Start of AVAILABLE RECORDS

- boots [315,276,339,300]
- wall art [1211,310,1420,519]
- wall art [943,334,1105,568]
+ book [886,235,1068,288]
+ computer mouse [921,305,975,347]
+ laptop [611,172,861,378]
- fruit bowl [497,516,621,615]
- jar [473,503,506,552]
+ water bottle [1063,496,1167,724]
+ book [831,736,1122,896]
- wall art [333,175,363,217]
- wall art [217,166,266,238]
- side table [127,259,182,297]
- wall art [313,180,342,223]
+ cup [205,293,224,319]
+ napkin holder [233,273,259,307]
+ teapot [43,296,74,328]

End of AVAILABLE RECORDS

TASK STATEMENT: Output the data above in full and exactly.

TASK SOLUTION:
- boots [315,276,339,300]
- wall art [1211,310,1420,519]
- wall art [943,334,1105,568]
+ book [886,235,1068,288]
+ computer mouse [921,305,975,347]
+ laptop [611,172,861,378]
- fruit bowl [497,516,621,615]
- jar [473,503,506,552]
+ water bottle [1063,496,1167,724]
+ book [831,736,1122,896]
- wall art [333,175,363,217]
- wall art [217,166,266,238]
- side table [127,259,182,297]
- wall art [313,180,342,223]
+ cup [205,293,224,319]
+ napkin holder [233,273,259,307]
+ teapot [43,296,74,328]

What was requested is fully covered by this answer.